Simon stöhnte. Er war müde, sein Kopf schmerzte vom Nachdenken und am liebsten wäre er ins Bett gegangen und hätte einen ganzen Tag lang geschlafen. Mit Edda.
„Wieso habt ihr die Sachen von Victor nicht einfach im Hotel mitgehen lassen? Seine Ausrüstung mitsamt dieser Frequenz“, fragte er Olsen. „Dann hätten wir jetzt kein Problem.“ Simon merkte selbst, dass er nur quengelte, doch für einen Augenblick unterbrach Olsen seine Lektüre und hob den Kopf.
„Wenn es Victor nicht macht, macht es über kurz oder lang jemand anders – der Teufel ist aus der Flasche!“
Simon seufzte und wandte sich wieder dem Bildschirm zu, auf dem Edda noch einmal die Datei abspielte, die sie gerade aufgerufen hatte.
„Vergiss es; das bringt doch nichts“, sagte Simon unwirsch.
„Und warum steht dann in Bixbys Aufzeichnungen über Bernikoff, dass er dank der beiden Platten glaubte auf dem Weg zu sein, die Welt zu verändern? Zum Guten!“ Edda gab es Simon im gleichen Ton zurück. Die Spannung zwischen den beiden erfüllte den Raum und Olsen musste sie beruhigen, wie hochgezüchtete Rennpferde vor dem Start. Er schwor sie wieder auf ihr Ziel ein. Sie mussten einen Weg finden, Victors Frequenz unschädlich zu machen.

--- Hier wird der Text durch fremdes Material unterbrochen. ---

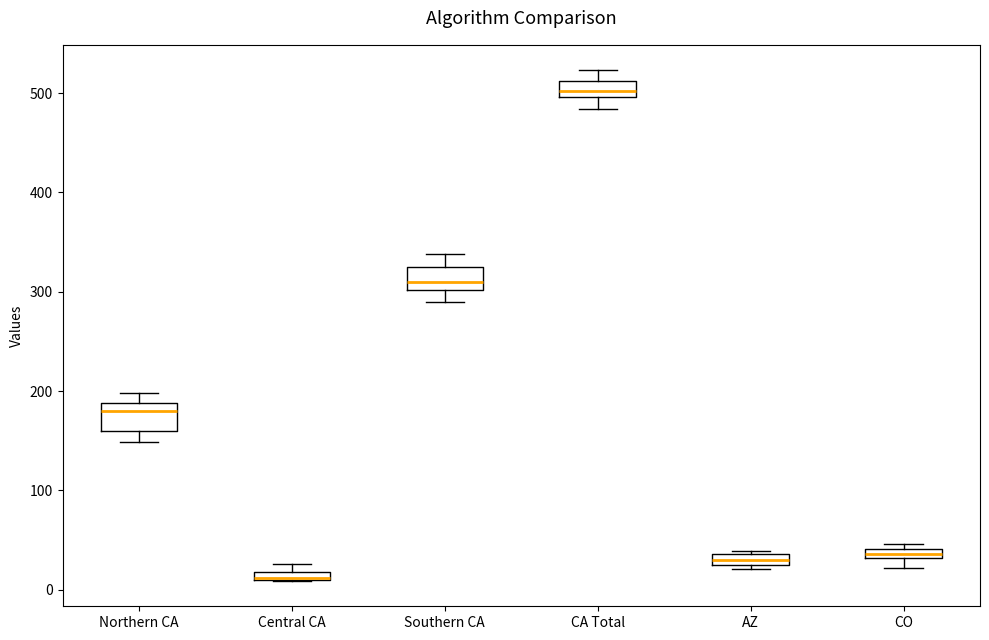

Where does the upper whisker of the box for CA Total end on the y-axis? The values are not printed on the chart, so give them approximately, as read against the axis.

520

„Zu jedem Gift gibt es ein Gegengift“, sagte Olsen. „Wir sind nah dran. Ich bin sicher.“
Als Sudden vor ein paar Stunden gegangen war, um Victor im Hotel nach den letzten Details für den Plan von Ono auszuhorchen, hatten Edda, Simon und Olsen die beiden alten Schellackplatten auf einem Grammofon abgespielt und als digitale Dateien auf dem Rechner gespeichert. Immer wieder hatte Edda seitdem die Tonfolgen laufen lassen, ohne Resultat. Sie waren so schlau wie vorher.